Psychol Med. 2025 Nov 21;55:e355. doi: 10.1017/S0033291725102286.
ABSTRACT
BACKGROUND: Individuals with first-episode psychosis (FEP) face markedly increased excess mortality, yet the long-term trends and key contributing factors remain insufficiently characterized. This study aimed to examine long-term mortality patterns, standardized mortality ratios (SMRs), and associated factors in a FEP cohort.
METHODS: This population-based cohort study included 1,389 individuals diagnosed with FEP, followed for up to 25 years. Mortality outcomes were obtained from Hong Kong’s centralized hospital database (CMS) and coroner’s court reports, with SMRs calculated. Baseline sociodemographic and clinical, as well as long-term treatment-related factors of all-cause, natural, and unnatural mortality were analyzed.

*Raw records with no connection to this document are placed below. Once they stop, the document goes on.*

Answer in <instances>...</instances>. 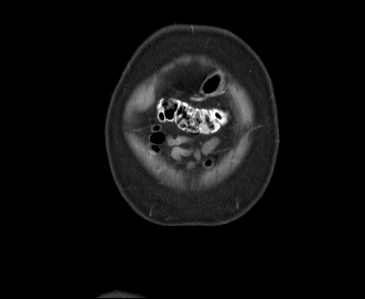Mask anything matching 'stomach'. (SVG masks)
<instances>
[{"mask_svg":"<svg viewBox=\"0 0 365 299\" xmlns=\"http://www.w3.org/2000/svg\"><path fill=\"white\" fill-rule=\"evenodd\" d=\"M221 82L220 75L216 74L206 79V81L201 86V92L203 94H213L215 93Z\"/></svg>","mask_w":365,"mask_h":299,"instance_id":"stomach-1","label":"stomach"}]
</instances>
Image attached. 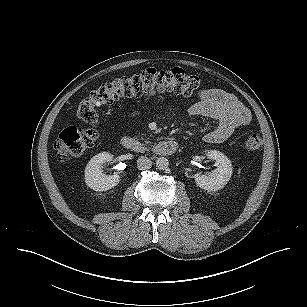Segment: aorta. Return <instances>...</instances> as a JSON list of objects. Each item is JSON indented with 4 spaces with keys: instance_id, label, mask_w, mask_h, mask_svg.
Returning <instances> with one entry per match:
<instances>
[{
    "instance_id": "762f6f07",
    "label": "aorta",
    "mask_w": 307,
    "mask_h": 307,
    "mask_svg": "<svg viewBox=\"0 0 307 307\" xmlns=\"http://www.w3.org/2000/svg\"><path fill=\"white\" fill-rule=\"evenodd\" d=\"M169 166V161L167 158L165 157H159L157 158L156 160V167L159 169V170H165L167 169Z\"/></svg>"
}]
</instances>
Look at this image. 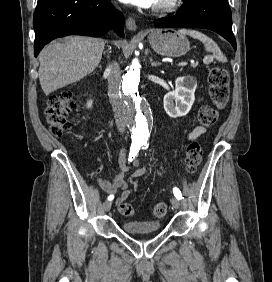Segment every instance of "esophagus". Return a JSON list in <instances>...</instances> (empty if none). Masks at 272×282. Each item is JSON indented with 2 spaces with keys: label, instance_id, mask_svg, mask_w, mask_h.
Here are the masks:
<instances>
[{
  "label": "esophagus",
  "instance_id": "esophagus-1",
  "mask_svg": "<svg viewBox=\"0 0 272 282\" xmlns=\"http://www.w3.org/2000/svg\"><path fill=\"white\" fill-rule=\"evenodd\" d=\"M126 27L130 31H135L137 29L136 22L132 17H128L126 20Z\"/></svg>",
  "mask_w": 272,
  "mask_h": 282
}]
</instances>
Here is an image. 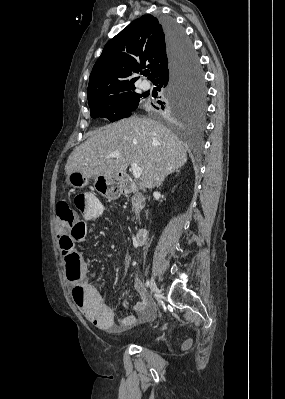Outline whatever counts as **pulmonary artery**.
<instances>
[{"label": "pulmonary artery", "instance_id": "obj_1", "mask_svg": "<svg viewBox=\"0 0 285 399\" xmlns=\"http://www.w3.org/2000/svg\"><path fill=\"white\" fill-rule=\"evenodd\" d=\"M142 88H143L144 90H147V89L150 88V84H149L147 81H143V82H142Z\"/></svg>", "mask_w": 285, "mask_h": 399}]
</instances>
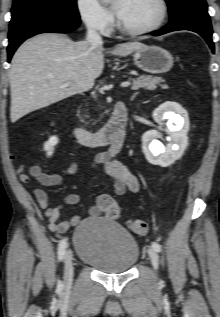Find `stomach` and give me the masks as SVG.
<instances>
[{
    "instance_id": "1",
    "label": "stomach",
    "mask_w": 220,
    "mask_h": 317,
    "mask_svg": "<svg viewBox=\"0 0 220 317\" xmlns=\"http://www.w3.org/2000/svg\"><path fill=\"white\" fill-rule=\"evenodd\" d=\"M133 60L138 68L152 74L169 71L174 62L172 55L159 46H144L136 50Z\"/></svg>"
}]
</instances>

RESULTS: Among 1,389 participants, 137 deaths (9.86%) occurred during the follow-up period with the overall SMR of 6.56 (95% CI, 5.50-7.71). The cumulative incidence rate of unnatural mortality increased sharply over the first 10 years and that of the natural cause of death started to increase after the first decade of the illness. Male gender and poorer social functioning were associated with increased all-cause mortality risk, while male gender, lower education, and baseline hospitalization raised unnatural mortality risk. Greater monthly antipsychotic variability during the first 10 years increased all-cause mortality risk in the period after the initial 10 years.
CONCLUSIONS: This 25-year follow-up study of FEP highlighted the changes in the long-term mortality pattern of FEP and thus the phase-specific needs of individuals with FEP. Therefore, it is important to integrate physical care into mental health services, as well as stage-specific and individualized care for patients with psychotic disorders to reduce long-term excess mortality.